Todas las investigaciones serias realizadas por personas capaces en lugares supuestamente embrujados o habitados por fantasmas no han podido obtener evidencia real alguna de su existencia. En muchos casos, como en los del fenómeno llamado poltergeist, cuando en lugares en donde habita un niño con problemas psicológicos graves se presentan supuestamente movimientos inexplicables de objetos a distancia, se ha demostrado que es el propio individuo afectado el que prepara y lleva a cabo las supuestas manifestaciones sobrenaturales.
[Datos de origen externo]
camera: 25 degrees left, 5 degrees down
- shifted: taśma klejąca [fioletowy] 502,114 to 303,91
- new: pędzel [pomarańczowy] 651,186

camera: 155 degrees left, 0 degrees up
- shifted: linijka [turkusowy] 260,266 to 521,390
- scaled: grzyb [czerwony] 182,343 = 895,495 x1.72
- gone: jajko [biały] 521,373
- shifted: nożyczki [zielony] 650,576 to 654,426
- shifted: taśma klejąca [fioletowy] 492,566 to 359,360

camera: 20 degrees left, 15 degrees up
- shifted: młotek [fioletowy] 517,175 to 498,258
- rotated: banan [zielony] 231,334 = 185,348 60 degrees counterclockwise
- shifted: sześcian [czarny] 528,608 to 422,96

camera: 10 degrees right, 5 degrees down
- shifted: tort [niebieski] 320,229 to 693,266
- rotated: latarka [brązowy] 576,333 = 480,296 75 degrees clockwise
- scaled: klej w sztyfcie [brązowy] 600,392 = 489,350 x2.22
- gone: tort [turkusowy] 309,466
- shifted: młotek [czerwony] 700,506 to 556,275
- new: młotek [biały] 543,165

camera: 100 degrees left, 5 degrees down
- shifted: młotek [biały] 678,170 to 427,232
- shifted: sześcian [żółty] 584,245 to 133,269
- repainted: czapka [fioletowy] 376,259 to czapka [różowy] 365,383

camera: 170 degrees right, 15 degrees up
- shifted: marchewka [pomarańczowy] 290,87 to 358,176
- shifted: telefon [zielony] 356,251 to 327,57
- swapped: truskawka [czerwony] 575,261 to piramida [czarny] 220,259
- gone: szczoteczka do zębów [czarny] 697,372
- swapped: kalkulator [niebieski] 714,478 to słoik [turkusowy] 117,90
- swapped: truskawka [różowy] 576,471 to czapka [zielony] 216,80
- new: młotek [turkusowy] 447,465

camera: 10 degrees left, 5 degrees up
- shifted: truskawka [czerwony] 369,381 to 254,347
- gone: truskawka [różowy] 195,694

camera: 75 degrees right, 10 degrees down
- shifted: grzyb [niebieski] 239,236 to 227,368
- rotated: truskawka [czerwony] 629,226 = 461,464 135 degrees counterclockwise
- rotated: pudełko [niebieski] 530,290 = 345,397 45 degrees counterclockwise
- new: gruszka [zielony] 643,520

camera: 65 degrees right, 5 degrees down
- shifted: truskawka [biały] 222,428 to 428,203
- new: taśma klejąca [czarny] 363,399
El caso más famoso y mejor estudiado es el de la niña Tina Resch, de Columbus, Ohio, de quien se afirma movía cosas con la mente mientras nadie la veía, pero una cámara oculta demostró, en 1985, cómo la pequeña manipulaba esos objetos y los arrojaba cuando no se sabía observada. En otros casos, los sujetos utilizan incluso ingeniosos mecanismos, hechos con delgadísimos hilos de plástico, para simular que un espíritu anda tirando todo tipo de cosas al piso. El caso Resch, mencionado unas cuantas líneas arriba, lo describe James Randi en su artículo “The Columbus Poltergeist Case”, aparecido en la revista The Skeptical Inquirer, en la primavera de 1985.